The success of this movement is keenly felt in today's political controversies, whether it's the debate over critical race theory in schools, censorship on social media, or the fight for fairness in women's sports.
In this book are 85 pages of works cited and footnotes, which is nearly a quarter of the volume's length and demonstrates how Knowles took care to show his work for those he anticipates will accuse him of peddling conspiracy theories about communists. The thinkers he cites and their arguments speak for themselves.

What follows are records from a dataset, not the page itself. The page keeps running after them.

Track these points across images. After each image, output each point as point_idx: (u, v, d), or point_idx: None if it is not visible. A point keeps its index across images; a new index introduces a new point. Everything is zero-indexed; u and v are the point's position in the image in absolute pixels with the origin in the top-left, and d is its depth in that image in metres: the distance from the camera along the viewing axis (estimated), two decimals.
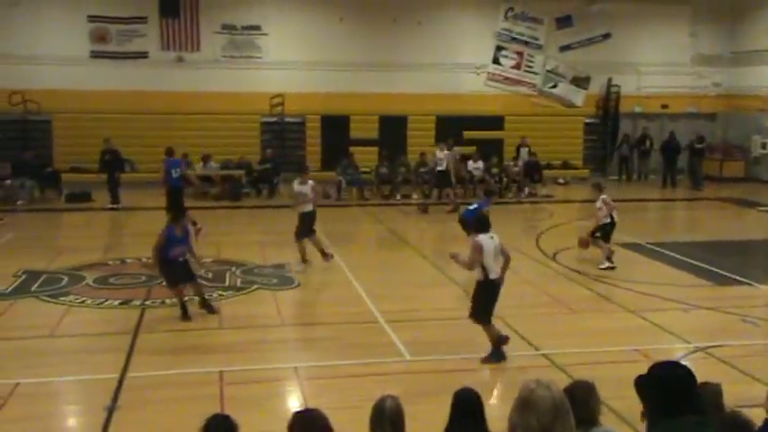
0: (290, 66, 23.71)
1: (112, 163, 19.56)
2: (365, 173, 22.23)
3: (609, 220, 13.20)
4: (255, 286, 11.71)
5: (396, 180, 22.03)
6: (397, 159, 22.60)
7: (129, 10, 23.17)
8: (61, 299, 10.86)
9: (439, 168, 20.51)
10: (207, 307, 10.19)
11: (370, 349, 8.79)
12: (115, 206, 19.27)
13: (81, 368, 8.24)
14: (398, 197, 21.66)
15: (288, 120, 24.23)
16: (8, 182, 19.85)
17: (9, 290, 11.26)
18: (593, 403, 4.12)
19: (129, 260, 13.31)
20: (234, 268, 12.71)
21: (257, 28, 24.02)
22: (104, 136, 20.24)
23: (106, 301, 10.77)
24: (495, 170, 22.84)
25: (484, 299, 8.33)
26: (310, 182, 13.03)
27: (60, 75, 22.23)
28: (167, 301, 10.67)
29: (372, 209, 20.10)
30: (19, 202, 19.59)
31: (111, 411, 6.93)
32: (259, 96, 23.41)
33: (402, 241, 15.72)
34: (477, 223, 8.53)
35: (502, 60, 25.92)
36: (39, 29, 22.46)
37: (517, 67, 26.02)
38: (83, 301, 10.72)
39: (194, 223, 14.96)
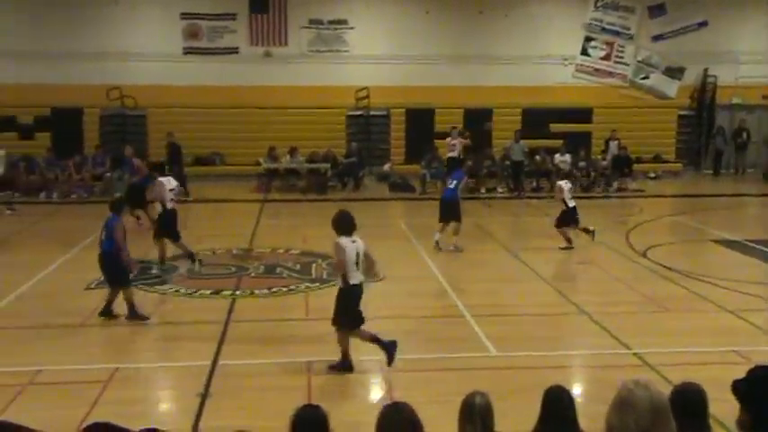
0: (375, 59, 23.83)
1: (170, 156, 19.97)
2: None
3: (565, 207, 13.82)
4: None
5: (480, 173, 21.84)
6: (481, 152, 22.39)
7: (220, 6, 23.81)
8: (156, 287, 11.28)
9: (450, 155, 20.25)
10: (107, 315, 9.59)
11: (456, 343, 8.76)
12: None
13: (175, 355, 8.52)
14: (483, 190, 21.48)
15: (373, 113, 24.39)
16: (107, 175, 20.74)
17: None
18: (706, 407, 3.78)
19: (219, 251, 13.68)
20: (320, 260, 12.88)
21: (344, 22, 24.26)
22: (200, 130, 20.81)
23: (198, 290, 11.10)
24: (582, 164, 22.38)
25: (344, 305, 7.89)
26: (171, 179, 12.79)
27: (155, 70, 23.06)
28: (256, 291, 10.92)
29: None
30: (116, 195, 20.36)
31: (203, 398, 7.15)
32: (345, 90, 23.61)
33: (487, 235, 15.57)
34: (339, 224, 7.99)
35: (591, 51, 25.32)
36: (135, 26, 23.34)
37: (607, 58, 25.37)
38: (177, 291, 11.10)
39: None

After the left advanced its ideas into the mainstream in the 1990s, conservatives have responded to political correctness in two self-defeating ways, Knowles argues. More compliant, or some might say "compassionate," conservatives have permitted defeat by adopting politically correct standards out of a misguided sense of being polite or, worse, because they have agreed with the left's criticisms of the old standards. More "stalwart" conservatives have rejected political correctness but done so on terms that guaranteed the left victory.

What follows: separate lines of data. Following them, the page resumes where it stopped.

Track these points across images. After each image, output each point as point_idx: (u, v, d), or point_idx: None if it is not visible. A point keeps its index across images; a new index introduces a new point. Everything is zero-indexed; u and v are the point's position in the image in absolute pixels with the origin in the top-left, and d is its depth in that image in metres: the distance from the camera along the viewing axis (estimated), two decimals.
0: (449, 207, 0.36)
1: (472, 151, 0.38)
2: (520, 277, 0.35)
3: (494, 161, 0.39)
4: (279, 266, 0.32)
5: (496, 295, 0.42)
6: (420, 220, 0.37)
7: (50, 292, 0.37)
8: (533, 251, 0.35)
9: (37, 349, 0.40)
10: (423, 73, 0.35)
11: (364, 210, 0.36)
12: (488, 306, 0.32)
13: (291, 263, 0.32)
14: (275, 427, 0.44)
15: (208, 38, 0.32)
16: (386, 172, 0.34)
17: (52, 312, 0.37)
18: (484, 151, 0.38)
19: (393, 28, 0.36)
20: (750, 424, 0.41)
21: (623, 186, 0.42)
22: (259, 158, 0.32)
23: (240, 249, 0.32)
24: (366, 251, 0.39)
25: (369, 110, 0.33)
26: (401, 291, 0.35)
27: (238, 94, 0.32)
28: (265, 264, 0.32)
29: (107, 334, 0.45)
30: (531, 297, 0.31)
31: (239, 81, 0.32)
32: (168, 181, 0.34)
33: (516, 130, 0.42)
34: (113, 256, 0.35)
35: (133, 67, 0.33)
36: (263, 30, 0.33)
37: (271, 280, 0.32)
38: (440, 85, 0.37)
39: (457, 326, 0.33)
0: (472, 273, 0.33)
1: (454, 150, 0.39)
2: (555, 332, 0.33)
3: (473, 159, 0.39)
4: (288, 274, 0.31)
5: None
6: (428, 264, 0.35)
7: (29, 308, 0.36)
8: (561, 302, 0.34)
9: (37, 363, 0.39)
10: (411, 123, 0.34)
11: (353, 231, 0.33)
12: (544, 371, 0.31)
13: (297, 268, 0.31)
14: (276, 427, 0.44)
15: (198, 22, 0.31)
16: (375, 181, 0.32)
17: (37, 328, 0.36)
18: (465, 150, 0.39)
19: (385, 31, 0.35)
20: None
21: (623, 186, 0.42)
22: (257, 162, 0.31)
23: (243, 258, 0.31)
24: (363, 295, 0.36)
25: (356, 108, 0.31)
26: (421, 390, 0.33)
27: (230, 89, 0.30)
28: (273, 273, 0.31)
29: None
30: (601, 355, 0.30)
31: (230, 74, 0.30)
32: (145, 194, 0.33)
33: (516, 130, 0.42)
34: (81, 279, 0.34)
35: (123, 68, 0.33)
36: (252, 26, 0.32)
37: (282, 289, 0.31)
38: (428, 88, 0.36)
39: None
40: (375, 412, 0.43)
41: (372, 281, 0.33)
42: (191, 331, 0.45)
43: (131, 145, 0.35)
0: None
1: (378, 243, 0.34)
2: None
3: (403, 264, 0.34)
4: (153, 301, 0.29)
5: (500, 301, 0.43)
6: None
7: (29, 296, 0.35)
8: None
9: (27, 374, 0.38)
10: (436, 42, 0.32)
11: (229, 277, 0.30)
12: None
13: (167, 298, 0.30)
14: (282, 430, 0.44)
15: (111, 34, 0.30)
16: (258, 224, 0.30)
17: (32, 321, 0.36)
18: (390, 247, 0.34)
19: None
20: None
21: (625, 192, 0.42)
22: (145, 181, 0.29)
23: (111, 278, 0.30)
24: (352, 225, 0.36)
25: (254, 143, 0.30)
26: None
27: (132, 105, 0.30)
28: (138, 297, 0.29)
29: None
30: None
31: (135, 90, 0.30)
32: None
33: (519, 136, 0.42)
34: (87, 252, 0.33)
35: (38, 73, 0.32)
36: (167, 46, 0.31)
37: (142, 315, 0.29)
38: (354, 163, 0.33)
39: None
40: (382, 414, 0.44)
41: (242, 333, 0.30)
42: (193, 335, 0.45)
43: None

These conservatives have "grounded their refusal in vague appeals to liberty and denunciations of censorship," Knowles charges. "Rather than making a substantive defense of the culture they claim to wish to conserve, these conservatives are left making limp defenses of 'free speech' in the abstract, with nothing to say in practice."

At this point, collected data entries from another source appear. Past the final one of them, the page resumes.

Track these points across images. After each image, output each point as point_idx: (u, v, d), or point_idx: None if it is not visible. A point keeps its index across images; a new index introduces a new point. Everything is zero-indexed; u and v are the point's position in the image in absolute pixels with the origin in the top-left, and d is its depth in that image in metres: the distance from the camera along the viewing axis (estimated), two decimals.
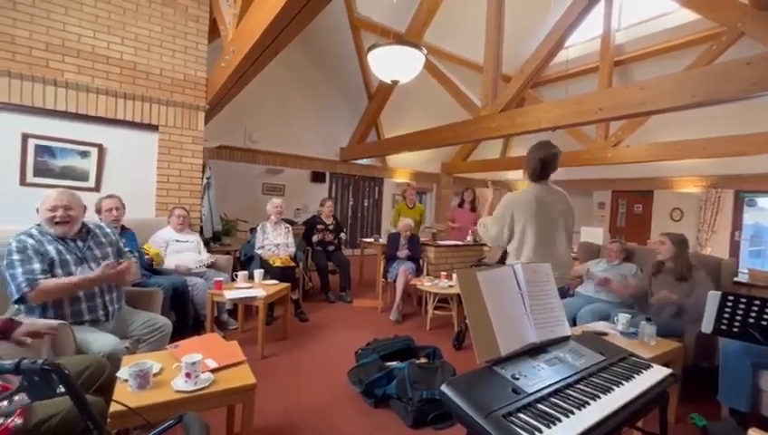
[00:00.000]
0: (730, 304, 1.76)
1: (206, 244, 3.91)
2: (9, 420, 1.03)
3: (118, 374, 1.45)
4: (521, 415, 0.95)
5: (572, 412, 0.97)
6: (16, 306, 1.80)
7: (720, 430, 2.07)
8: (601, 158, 6.88)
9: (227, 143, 6.49)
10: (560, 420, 0.93)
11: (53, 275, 1.81)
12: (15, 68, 2.95)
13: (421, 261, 4.55)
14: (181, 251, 3.27)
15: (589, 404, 1.01)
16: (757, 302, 1.70)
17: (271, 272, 3.55)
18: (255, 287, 3.07)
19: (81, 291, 1.86)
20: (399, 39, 5.69)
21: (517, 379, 1.07)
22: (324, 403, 2.29)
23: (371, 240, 5.63)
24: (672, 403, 2.15)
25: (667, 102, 3.13)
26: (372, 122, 7.57)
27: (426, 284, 3.82)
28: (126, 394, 1.33)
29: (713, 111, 5.27)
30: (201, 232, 3.98)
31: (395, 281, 4.13)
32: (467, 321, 1.16)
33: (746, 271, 3.47)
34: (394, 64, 3.72)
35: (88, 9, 3.23)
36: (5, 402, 1.00)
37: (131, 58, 3.45)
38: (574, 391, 1.07)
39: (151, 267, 3.00)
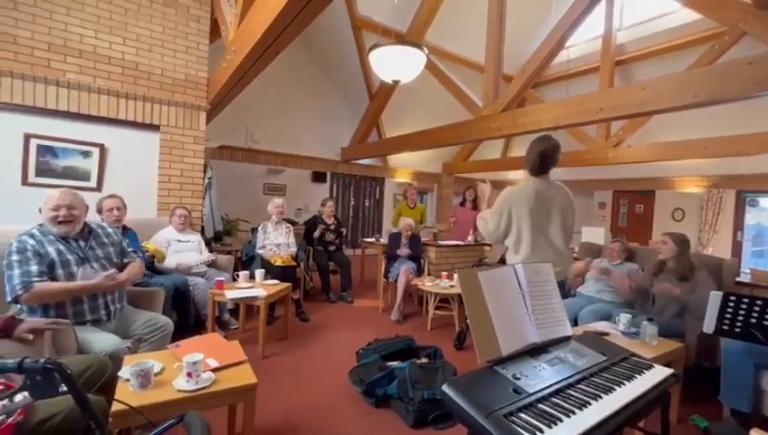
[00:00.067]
0: (732, 304, 1.75)
1: (208, 244, 3.92)
2: (11, 419, 1.03)
3: (119, 374, 1.45)
4: (522, 415, 0.95)
5: (574, 412, 0.97)
6: (18, 306, 1.80)
7: (721, 431, 2.07)
8: (602, 158, 6.87)
9: (229, 143, 6.50)
10: (561, 420, 0.93)
11: (54, 276, 1.81)
12: (17, 68, 2.96)
13: (422, 261, 4.55)
14: (182, 251, 3.28)
15: (590, 404, 1.01)
16: (759, 302, 1.70)
17: (272, 272, 3.56)
18: (256, 287, 3.07)
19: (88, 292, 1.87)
20: (401, 39, 5.70)
21: (518, 379, 1.07)
22: (325, 403, 2.29)
23: (372, 240, 5.63)
24: (674, 403, 2.15)
25: (668, 102, 3.13)
26: (373, 122, 7.57)
27: (427, 284, 3.82)
28: (127, 393, 1.33)
29: (714, 111, 5.26)
30: (202, 232, 3.98)
31: (396, 281, 4.13)
32: (468, 321, 1.16)
33: (748, 271, 3.46)
34: (395, 64, 3.72)
35: (90, 9, 3.24)
36: (7, 401, 1.00)
37: (133, 58, 3.46)
38: (575, 391, 1.07)
39: (152, 266, 3.01)
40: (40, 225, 1.90)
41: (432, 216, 9.65)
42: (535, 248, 2.04)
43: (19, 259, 1.74)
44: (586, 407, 1.00)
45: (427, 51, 3.76)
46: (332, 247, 4.77)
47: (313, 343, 3.26)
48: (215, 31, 3.89)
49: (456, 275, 3.86)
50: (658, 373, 1.22)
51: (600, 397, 1.05)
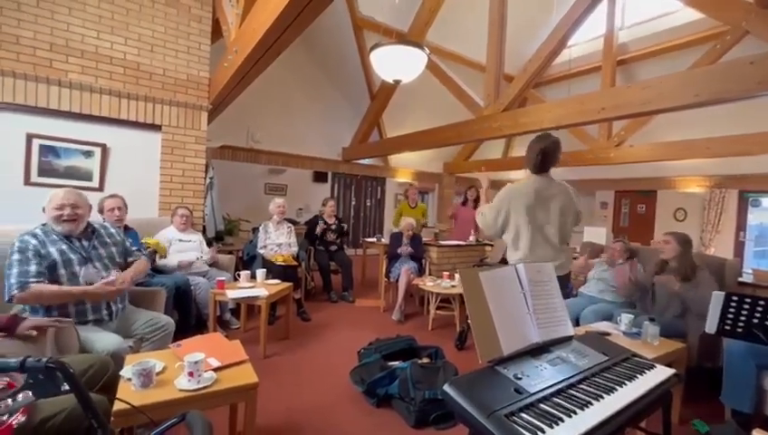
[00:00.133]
0: (734, 304, 1.74)
1: (209, 243, 3.92)
2: (13, 418, 1.03)
3: (121, 373, 1.46)
4: (523, 415, 0.95)
5: (575, 412, 0.97)
6: (21, 306, 1.81)
7: (723, 433, 2.06)
8: (604, 158, 6.86)
9: (230, 143, 6.51)
10: (562, 420, 0.93)
11: (56, 277, 1.82)
12: (20, 68, 2.97)
13: (423, 261, 4.54)
14: (184, 251, 3.28)
15: (591, 404, 1.01)
16: (762, 302, 1.69)
17: (273, 271, 3.56)
18: (258, 287, 3.07)
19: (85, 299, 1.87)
20: (402, 39, 5.69)
21: (520, 379, 1.07)
22: (326, 403, 2.30)
23: (373, 240, 5.63)
24: (675, 404, 2.14)
25: (670, 102, 3.12)
26: (374, 122, 7.57)
27: (428, 283, 3.82)
28: (129, 393, 1.33)
29: (716, 111, 5.25)
30: (204, 232, 3.99)
31: (397, 281, 4.13)
32: (470, 321, 1.16)
33: (750, 271, 3.44)
34: (396, 64, 3.72)
35: (91, 10, 3.25)
36: (10, 400, 1.01)
37: (135, 58, 3.47)
38: (577, 391, 1.07)
39: (153, 265, 3.01)
40: (43, 224, 1.91)
41: (433, 216, 9.64)
42: (534, 246, 2.05)
43: (19, 259, 1.75)
44: (587, 407, 1.00)
45: (428, 50, 3.76)
46: (334, 247, 4.78)
47: (315, 342, 3.27)
48: (216, 31, 3.90)
49: (457, 275, 3.86)
50: (660, 373, 1.21)
51: (602, 397, 1.05)
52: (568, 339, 1.34)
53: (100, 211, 2.81)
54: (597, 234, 4.44)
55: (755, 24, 3.91)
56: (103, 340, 1.76)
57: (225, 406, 1.69)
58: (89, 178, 3.35)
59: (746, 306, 1.72)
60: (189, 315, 3.01)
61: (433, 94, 6.72)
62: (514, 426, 0.90)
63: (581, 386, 1.10)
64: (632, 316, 2.24)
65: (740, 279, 2.94)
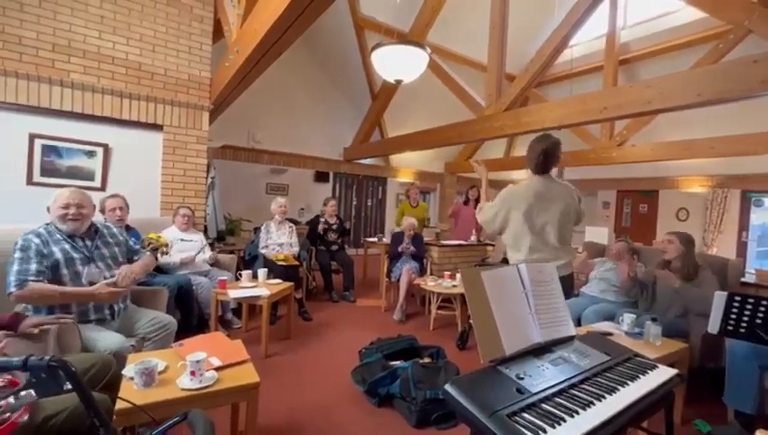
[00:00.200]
0: (737, 304, 1.74)
1: (211, 243, 3.93)
2: (15, 415, 1.04)
3: (123, 372, 1.46)
4: (525, 415, 0.95)
5: (577, 412, 0.96)
6: (24, 305, 1.82)
7: (725, 434, 2.05)
8: (606, 157, 6.84)
9: (231, 143, 6.52)
10: (564, 420, 0.93)
11: (59, 276, 1.82)
12: (22, 69, 2.98)
13: (425, 260, 4.54)
14: (185, 250, 3.29)
15: (594, 404, 1.01)
16: (765, 302, 1.69)
17: (275, 271, 3.56)
18: (259, 286, 3.08)
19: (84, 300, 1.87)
20: (403, 38, 5.67)
21: (522, 378, 1.07)
22: (328, 402, 2.30)
23: (375, 240, 5.63)
24: (677, 404, 2.14)
25: (673, 101, 3.11)
26: (376, 122, 7.57)
27: (429, 283, 3.81)
28: (132, 392, 1.34)
29: (719, 110, 5.23)
30: (205, 231, 4.00)
31: (398, 280, 4.13)
32: (471, 320, 1.16)
33: (753, 271, 3.44)
34: (398, 64, 3.72)
35: (93, 10, 3.25)
36: (12, 398, 1.01)
37: (136, 58, 3.48)
38: (579, 392, 1.07)
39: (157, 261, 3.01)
40: (47, 224, 1.92)
41: (435, 216, 9.64)
42: (534, 247, 2.06)
43: (21, 257, 1.76)
44: (589, 407, 0.99)
45: (429, 50, 3.76)
46: (335, 247, 4.78)
47: (316, 342, 3.27)
48: (218, 31, 3.91)
49: (458, 275, 3.86)
50: (662, 374, 1.21)
51: (604, 397, 1.04)
52: (570, 339, 1.34)
53: (102, 211, 2.81)
54: (599, 234, 4.44)
55: (758, 24, 3.89)
56: (106, 339, 1.77)
57: (226, 405, 1.69)
58: (91, 177, 3.36)
59: (749, 307, 1.72)
60: (191, 315, 3.02)
61: (434, 94, 6.71)
62: (516, 426, 0.90)
63: (583, 386, 1.10)
64: (634, 316, 2.23)
65: (743, 279, 2.93)
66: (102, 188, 3.36)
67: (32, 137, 3.12)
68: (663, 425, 1.27)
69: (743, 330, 1.74)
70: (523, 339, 1.20)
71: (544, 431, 0.89)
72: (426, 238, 4.91)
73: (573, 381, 1.11)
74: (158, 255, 2.29)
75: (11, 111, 3.03)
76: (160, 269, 3.10)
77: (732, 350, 2.09)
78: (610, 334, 2.04)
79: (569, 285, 2.13)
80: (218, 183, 4.82)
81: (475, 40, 6.08)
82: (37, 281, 1.74)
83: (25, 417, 1.09)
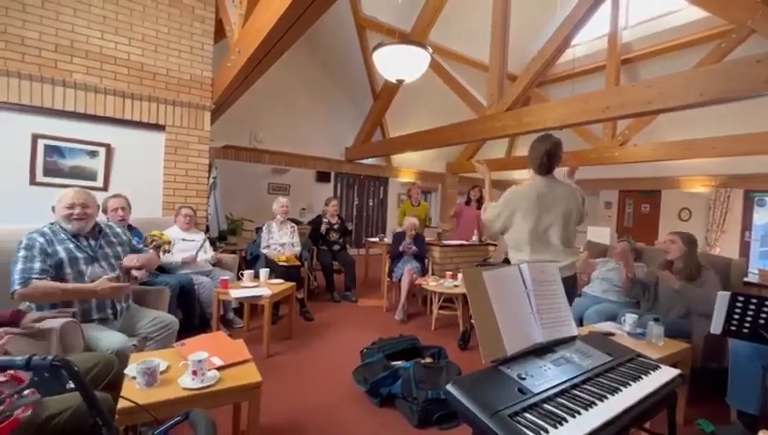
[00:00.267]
0: (740, 304, 1.73)
1: (213, 243, 3.94)
2: (18, 411, 1.04)
3: (126, 371, 1.46)
4: (527, 415, 0.95)
5: (579, 413, 0.96)
6: (27, 303, 1.83)
7: (729, 434, 2.04)
8: (608, 157, 6.82)
9: (233, 143, 6.53)
10: (566, 421, 0.93)
11: (62, 275, 1.83)
12: (25, 69, 2.99)
13: (426, 260, 4.54)
14: (187, 250, 3.30)
15: (596, 405, 1.01)
16: None
17: (276, 271, 3.57)
18: (261, 286, 3.08)
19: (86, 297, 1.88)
20: (405, 38, 5.68)
21: (523, 379, 1.07)
22: (329, 402, 2.30)
23: (376, 240, 5.63)
24: (680, 405, 2.13)
25: (675, 101, 3.10)
26: (377, 122, 7.57)
27: (431, 283, 3.81)
28: (134, 391, 1.34)
29: (721, 110, 5.22)
30: (207, 231, 4.01)
31: (400, 280, 4.12)
32: (473, 320, 1.16)
33: (756, 271, 3.42)
34: (399, 64, 3.72)
35: (96, 10, 3.26)
36: (16, 397, 1.02)
37: (138, 59, 3.49)
38: (581, 392, 1.07)
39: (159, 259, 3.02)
40: (51, 223, 1.94)
41: (436, 216, 9.64)
42: (536, 247, 2.06)
43: (25, 255, 1.78)
44: (592, 407, 0.99)
45: (431, 50, 3.76)
46: (336, 247, 4.78)
47: (317, 342, 3.27)
48: (219, 31, 3.91)
49: (460, 275, 3.85)
50: (665, 374, 1.21)
51: (606, 397, 1.04)
52: (572, 339, 1.33)
53: (104, 211, 2.82)
54: (601, 234, 4.43)
55: (761, 23, 3.87)
56: (108, 338, 1.77)
57: (228, 405, 1.70)
58: (93, 177, 3.37)
59: (752, 307, 1.71)
60: (193, 314, 3.03)
61: (436, 94, 6.71)
62: (518, 426, 0.90)
63: (585, 386, 1.10)
64: (636, 316, 2.23)
65: (746, 279, 2.92)
66: (105, 188, 3.37)
67: (35, 137, 3.13)
68: (666, 426, 1.27)
69: (746, 330, 1.73)
70: (524, 339, 1.20)
71: (546, 432, 0.89)
72: (427, 238, 4.91)
73: (575, 381, 1.11)
74: (161, 252, 2.30)
75: (14, 112, 3.04)
76: (162, 269, 3.11)
77: (735, 350, 2.08)
78: (612, 335, 2.03)
79: (572, 287, 2.13)
80: (220, 183, 4.83)
81: (477, 40, 6.07)
82: (41, 279, 1.75)
83: (28, 412, 1.10)
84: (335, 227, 4.79)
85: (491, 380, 1.08)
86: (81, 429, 1.21)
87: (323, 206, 4.96)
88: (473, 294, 1.17)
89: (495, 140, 8.08)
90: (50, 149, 3.20)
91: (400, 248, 4.35)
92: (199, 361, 1.41)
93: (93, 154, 3.38)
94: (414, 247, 4.36)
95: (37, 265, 1.77)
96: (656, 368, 1.24)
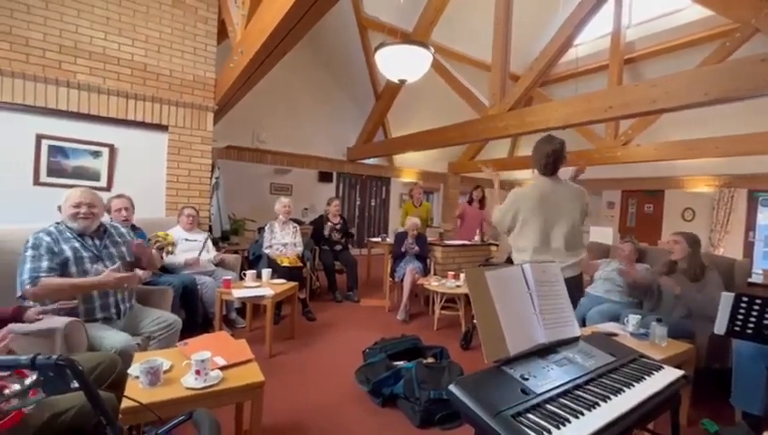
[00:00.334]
0: (744, 305, 1.72)
1: (215, 243, 3.95)
2: (23, 407, 1.05)
3: (129, 371, 1.47)
4: (530, 415, 0.95)
5: (582, 413, 0.96)
6: (30, 302, 1.84)
7: None
8: (611, 157, 6.80)
9: (236, 143, 6.54)
10: (569, 422, 0.93)
11: (67, 274, 1.84)
12: (29, 70, 3.01)
13: (428, 260, 4.54)
14: (190, 250, 3.31)
15: (599, 405, 1.00)
16: None
17: (278, 271, 3.57)
18: (263, 286, 3.09)
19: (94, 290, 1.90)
20: (407, 38, 5.68)
21: (526, 379, 1.07)
22: (332, 402, 2.30)
23: (378, 240, 5.63)
24: (684, 406, 2.12)
25: (679, 100, 3.08)
26: (379, 122, 7.57)
27: (433, 283, 3.81)
28: (137, 390, 1.35)
29: (725, 109, 5.18)
30: (210, 231, 4.02)
31: (402, 280, 4.12)
32: (475, 321, 1.16)
33: (760, 272, 3.41)
34: (401, 63, 3.72)
35: (99, 12, 3.28)
36: (18, 386, 1.02)
37: (142, 59, 3.50)
38: (584, 392, 1.06)
39: (162, 260, 3.03)
40: (57, 223, 1.95)
41: (438, 216, 9.63)
42: (539, 248, 2.06)
43: (33, 254, 1.79)
44: (594, 408, 0.99)
45: (433, 50, 3.75)
46: (338, 247, 4.78)
47: (320, 342, 3.27)
48: (222, 32, 3.92)
49: (462, 275, 3.85)
50: (668, 375, 1.20)
51: (609, 398, 1.04)
52: (575, 340, 1.33)
53: (108, 211, 2.83)
54: (603, 234, 4.41)
55: (765, 22, 3.84)
56: (111, 338, 1.78)
57: (231, 405, 1.70)
58: (97, 178, 3.39)
59: (756, 307, 1.70)
60: (196, 314, 3.03)
61: (438, 94, 6.70)
62: (521, 426, 0.90)
63: (588, 387, 1.10)
64: (639, 317, 2.22)
65: (749, 280, 2.90)
66: (108, 189, 3.39)
67: (38, 137, 3.14)
68: (669, 427, 1.26)
69: (749, 331, 1.73)
70: (527, 339, 1.20)
71: (549, 432, 0.89)
72: (429, 238, 4.91)
73: (578, 382, 1.10)
74: (164, 254, 2.31)
75: (18, 112, 3.06)
76: (165, 269, 3.12)
77: (738, 351, 2.06)
78: (615, 335, 2.03)
79: (576, 287, 2.13)
80: (223, 183, 4.84)
81: (479, 39, 6.07)
82: (49, 277, 1.77)
83: (32, 410, 1.11)
84: (337, 227, 4.80)
85: (493, 380, 1.08)
86: (85, 427, 1.21)
87: (326, 206, 4.97)
88: (475, 294, 1.17)
89: (498, 140, 8.06)
90: (53, 150, 3.21)
91: (402, 248, 4.35)
92: (202, 360, 1.41)
93: (97, 154, 3.39)
94: (416, 247, 4.36)
95: (45, 264, 1.79)
96: (659, 369, 1.23)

This is Knowles' most challenging and interesting argument, especially for more libertarian-minded readers. He says there will always be standards of what is acceptable speech and what kinds of speech should not be tolerated. He denies that there has ever been a neutral liberal order where all forms of speech were welcomed, and to prove his point he cites John Milton, "the most famous defender of free speech in the English Language," and John Locke, the "father of liberalism," who each in turn argued for censorship of views they believed were antagonistic toward the common good (Catholicism for Milton and atheism for Locke).
"All cultures 'cancel,'" Knowles declares. He believes it is perfectly legitimate and in fact morally right to "cancel" speech that opposes traditional moral standards. He points to the 1950s, when Americans tried to "cancel" communism because the communist system is tyrannical and evil. Now in the 2020s, anti-communists are "canceled" because the left has used political correctness to supplant the old standards of good and evil with new ones that adhere to its ideology.
To win back the culture, Knowles says conservatives must "not only articulate a moral and political vision but also suppress ideologies and organizations that would subvert that vision." There will be standards of speech. Either they can uphold what is good, true, and beautiful, or they can promote what is bad, false, and ugly.
But what is that "moral and political vision"? And how, practically, do American conservatives go about suppressing the "ideologies and organizations" that would subvert it? Doesn't the modern Supreme Court's interpretation of the First Amendment stand in opposition to such an effort? If the left's "long march through the institutions" took more than a century to achieve the cultural hegemony it holds today, for how long must conservatives persist to win it back?
These questions and more deserve their own volume, Knowles acknowledges as he declines to "tack on a new conservative governing philosophy as a coda to this study of political correctness."
But "Speechless," by raising these questions, establishes a framework for a sequel, one I look forward to reading.